Situando-se entre os melhores e mais estimulantes, os de Alfredo Bosi (Machado
de Assis: o enigma do olhar. São Paulo: Ática, 1999) abrem, de fato, novas
avenidas de compreensão e análise do adjetivo "machadiano", sobre o
qual, escreve com evidente ironia, "as interpretações variam", embora
todos acreditem saber "mais ou menos" o que significa. Antes menos
que mais, acrescento desde logo, a julgar pelo que andamos lendo nestes dias. É
um pouco como o bom-senso, a coisa deste mundo mais bem distribuída, dizia
Descartes com ironia não menor, porque ninguém jamais se queixou de não tê-lo
em quantidade suficiente.
Mas, justamente: incontáveis leitores de Machado de Assis
acreditam que basta o bom-senso para julgá-lo, reduzindo-o ao nível intelectual
da humanidade comum, treslendo-o com entusiasmo e retórica veemência, acrescentando-lhe
glosas fantasistas e sugerindo que, afinal de contas, não foi ele quem escreveu
as suas obras, mas sim a talentosa Dona Carolina. Os espíritos geométricos não
se conformam com a ambiguidade, que era a sua maneira própria de afirmar,
enquanto as almas sensíveis repudiam o darwinismo social que constituía o fundo
do seu pensamento e visão do mundo.

▶ **DADOS APRESENTADOS**
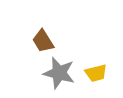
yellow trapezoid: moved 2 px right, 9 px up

▶ **O QUE FAZER**
- a) Edite o trecho sobre Machado de Assis, reescrevendo tudo o que vai de "Mas, justamente: incontáveis" até "visão do mundo." com "darwinismo social" trocado por "determinismo social".
- b) Quais pessoas são citadas pelo nome no trecho sobre Machado de Assis? Liste todas.

▶ **RESULTADOS POR TAREFA**
- a)
Mas, justamente: incontáveis leitores de Machado de Assis
acreditam que basta o bom-senso para julgá-lo, reduzindo-o ao nível intelectual
da humanidade comum, treslendo-o com entusiasmo e retórica veemência, acrescentando-lhe
glosas fantasistas e sugerindo que, afinal de contas, não foi ele quem escreveu
as suas obras, mas sim a talentosa Dona Carolina. Os espíritos geométricos não
se conformam com a ambiguidade, que era a sua maneira própria de afirmar,
enquanto as almas sensíveis repudiam o determinismo social que constituía o fundo
do seu pensamento e visão do mundo.

- b)
Alfredo Bosi
Machado de Assis
Descartes
Dona Carolina